I started this post before getting the news that the job I applied to that I really wanted went to someone else. So now it’s even more important to be grateful for what I do have.
This isn’t going to cover everything but there were some big things in my life this year that I want to acknowledge.
Where I Live
After 8 months of housing instability, I finally found a place to land in April. And while it hasn’t all been roses (living in a construction zone for months was not what I signed up for) it’s been really good for me. While it’s just a room, it’s a nice big one with lots of trees outside my window, a fair amount of indirect light, and lots of storage space. I’m still working through my boxes and I’ve only hung a few pieces of my artwork so far, but it’s a beautiful space that is mostly working for me. (Could use a larger bed with a softer mattress!)
The best part is that I’m a 5 minute walk to a forest, and a couple minutes to the edge of the Bluffs. I’ve been able to spend so much time with the trees and the lake and seen so many animals that it’s been a real grounding experience for me. I’m so much more peaceful because I have this touchstone.
Working at TAPA
This really was the best job I ever had. AFter developing a marketing plan at the end of last year, I got to implement most of it this year. I also got to do some research and most exciting of all, I got to initiate livestreaming the red carpet at the Dora Awards this year. I’ve always wanted to work the Doras and it was a dream come true to do it. Even nicer, Jacoba, the Executive Director, worked with our clothing sponsor to get a rental dress for me to wear.
My contract ran out the end of August and was not renewable. They did try to find a way for me to stay but it didn’t work out. That’s ok. I’ll always treasure my time there and I hope I get to work the Dora Awards again next year.
The Intuition Practice Ladies
In August I made a significant investment in a course to expand my intution, run by Nan Akasha. I signed up because I felt a strong pull to doing it, a feeling that it would be a significant step forward for me. And it was. I connect to things on a much deeper level now and I’ve learned so much about myself and what I’m here to do.

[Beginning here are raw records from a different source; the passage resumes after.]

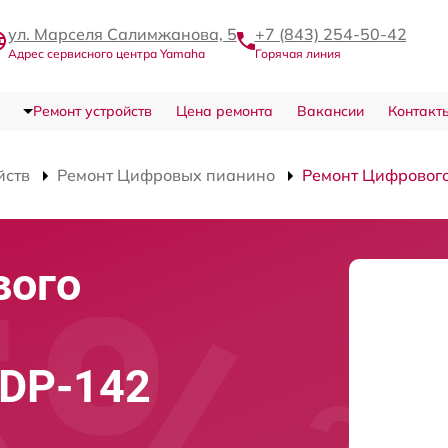
ул. Марселя Салимжанова, 5
+7 (843) 254-50-42
Адрес сервисного центра Yamaha
Горячая линия
Ремонт устройств
Цена ремонта
Вакансии
Контакт
йств
Ремонт Цифровых пианино
Ремонт Цифрового
вого
YDP-142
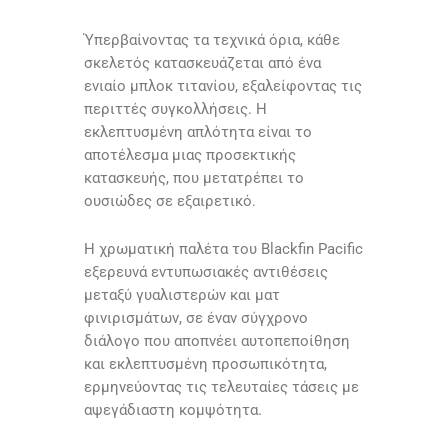
Ύπερβαίνοντας τα τεχνικά όρια, κάθε
σκελετός κατασκευάζεται από ένα
ενιαίο μπλοκ τιτανίου, εξαλείφοντας τις
περιττές συγκολλήσεις. Η
εκλεπτυσμένη απλότητα είναι το
αποτέλεσμα μιας προσεκτικής
κατασκευής, που μετατρέπει το
ουσιώδες σε εξαιρετικό.
Η χρωματική παλέτα του Blackfin Pacific
εξερευνά εντυπωσιακές αντιθέσεις
μεταξύ γυαλιστερών και ματ
φινιρισμάτων, σε έναν σύγχρονο
διάλογο που αποπνέει αυτοπεποίθηση
και εκλεπτυσμένη προσωπικότητα,
ερμηνεύοντας τις τελευταίες τάσεις με
αψεγάδιαστη κομψότητα.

However, the best thing to come out of it is my friendship with 4 of my classmates. When the class was over, one of them asked if anyone was intereested in getting together to practice what we had learned in the class. There’s 5 of us who meet weekly (although it’s rare to have all 5 of us together at any one session anymore) and the connections we have formed with each other has been profound. We’re all going through major life upheavals (although I believe I have the easiest of everyone - they have some serious stuff happening) and the level of support and understanding is off the charts. Being able to share the part of myself that I feel I need to soften in writing here (and this blog is meant to track my journey) is incredible.
We’re talking about doing a project together next year. Stay tuned!
Healthy People
Starting with myself. Between the rehab I did in the spring, going off the preventative meds. my nature walks, and the stairs I need to navigate in my house, I’m much stronger now than I was at the end of last year. Still not where I want to be but certainly much closer.
Also, no one in my circle dealt with a major illness this year. Whoo Hoo!
Karaoke
The last few months I’ve spent most of my Friday nights at a little restaurant in a strip plaza getting to perform. Sometimes it’s fantastic, sometimes I crash and burn. The host has an amazing list. It would take me 2 years to sing everything I want to (3 songs a night usually) but while there hasn’t been any repeats yet, there will be next year as there are songs I want to refine. I’ve been able to do some songs I never imagined I would get a chance to and while I haven’t asked yet, he’s happy to purchase a track if it’s available and you want to do it. I have a list of those for next year.
I struggle with getting regular singing practice in. This has been a huge motivator. Also a great way to learn which pieces sound great at home but don’t work with an audience!
Substack
I haven’t posted much here this year. Song of the Day was also infrequent but I did manage a few posts a month there. And yet its audience kept growing thanks to the wonderful MusicStack community here. It’s now over 100 subscribers, which is wild to me.
I really wish I had the time to read all the wonderful things people are writing. There’s so much interesting stuff. I also have to shout out to the stacks that kept me informed about things going on in the world. This has been a lovely place to be, even with the trolls that have moved into the place.
Other Thoughts
I went back to look at the cards I pulled at the beginning of the year. (You can see them here.) It pretty much tracks. They talked a lot about letting go and there was a lot of that this year. I now get why Fogged In was the outcome card, because that totally matches where I am right now. Clarity was a big theme and I feel I have that now. I know where I need to focus, even as I don’t know where that’s going to lead me. Mysteries have certainly been revealed. I have been in an ongoing conversation with myself around recapturing my initial innocence.
And boy have I been retreating and replenshing. That was the first 6 months after I landed here. I’m full-blown in transition so the cards were right about pointing me there as well. I look forward to seeing what cards I pull tomorrow.
I’m not sure what the heck is going to happen next year but I’m excited to find out! I intend to share more of that journey with you.
Happy new year and great to see you on Substack. You've got this.